Now that the Temple was all-but-destroyed and they were far from it in an unholy land, could God hear their cries?
Did God care what happened to them?
Was God out of their lives forever?
Could God reach out to them with His compassion and power?
The optimists of Ezekiel’s day all died of broken hearts. They didn’t remember that they belonged to the God Who has charge and always has had charge of the ends of our stories.
Like us, the people of Ezekiel’s day needed to be reminded of that. So, God showed Ezekiel a vision.
In a valley (or maybe on a plain, because it can be translated either way), God put Ezekiel in the midst of dead, dry bones. “Okay, Zeke,” God said, “start reminding these people of how the story ends for people with faith in Me. Remind them that death and humiliation are not the ends for those who follow Me. Proclaim My Word of hope to them!” You know how the story ends: “Dem bones, dem bones, dem dry bones” sprang to life again.
Which brings us to the second and final point of today’s message. The first was that it is the first privilege and responsibility of every follower of Jesus Christ to live in hope because we know how our stories end. Our second privilege and responsibility is this: to use our lives, our words, and our actions to give that same hope to others.
Through Pastor Steve Goodier, I recently learned of this true story from author Sherman Rogers. During his college years, Rogers spent a summer in an Idaho logging camp. When the superintendent had to leave for a few days, this nineteen year old college student was put in charge. He worried that the men wouldn’t take his orders. The superintendent said if that happened, he should fire them.

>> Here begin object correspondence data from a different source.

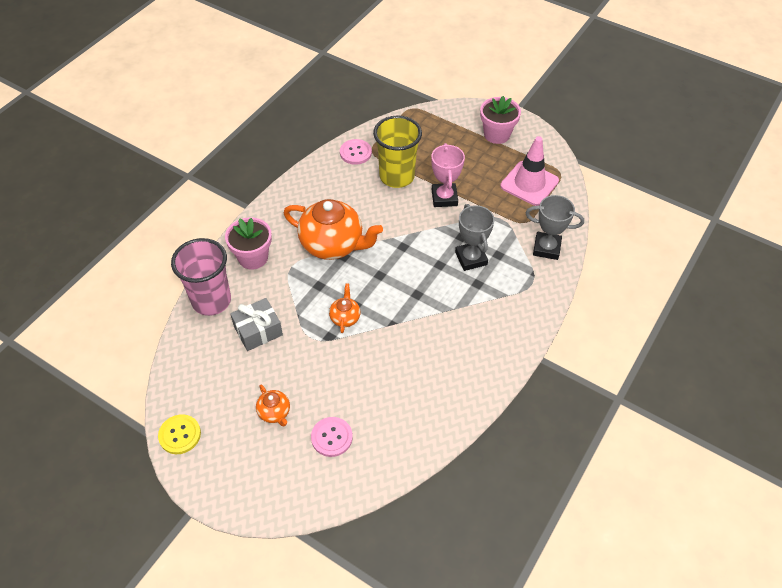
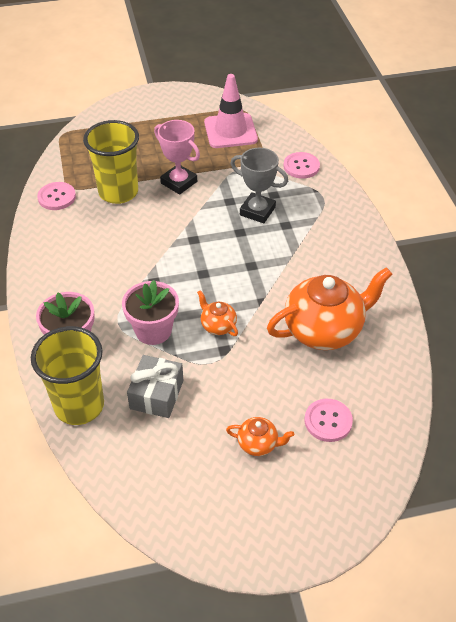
camera: 45 degrees left, 5 degrees down
yellow button [158,414,201,454] -> none
pink cup [171,238,231,316] -> yellow cup [31,326,104,425]
orange teapot [284,199,383,260] -> orange teapot moved to [267,267,392,350]
pink flower pot [480,96,521,144] -> pink flower pot moved to [122,280,179,345]
grey trophy [525,195,584,260] -> pink button [283,152,320,179]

But then, as if reading Rogers’ mind, he said not to be too hasty in firing the one guy nobody liked. This one person had the lousiest attitude in the camp. He was an Italian immigrant named Tony. The superintendent conceded that Tony was a grumpy grouch who was negative and surly. But, the superintendent said, “Tony is the most reliable worker I’ve ever had...he comes in first and leaves last. There has not been an accident for eight years on the hill where he works.”
When Rogers took over the next day, he approached Tony and revealed that it had been his intention to fire him the first chance he got. But now, he said, he wasn’t going to do it. He then told Tony what the superintendent had said about Tony's work ethic and reliability. Tony dropped his shovel and tears streamed down his face. “Why he no tell me dat eight years ago?” That day Tony worked harder than he ever had and actually had a smile on his face.
Years later, Rogers ran into Tony in California, where he had become a great success in the mining business. Rogers asked him how it happened. “If it not be for the one minute you talk to me back in Idaho, I keel somebody someday. One minute, she change my whole life.”
Ezekiel found that one minute spent sharing the God we know through Jesus Christ can bring people new lives.
Please, this week, take some minutes to call your friends.
Tell them about our upcoming Forty Days of Purpose campiagn of spiritual renewal here at Friendship.
Invite them to participate.
Help them know the God Who, through us, can speak His Word of love and hope to people and make those who feel like dead, dry bones alive again.
Tell them to come join us as we all get to better know the God Who, through Jesus, has given us reason to hope because in Him, we know how the story is going to end!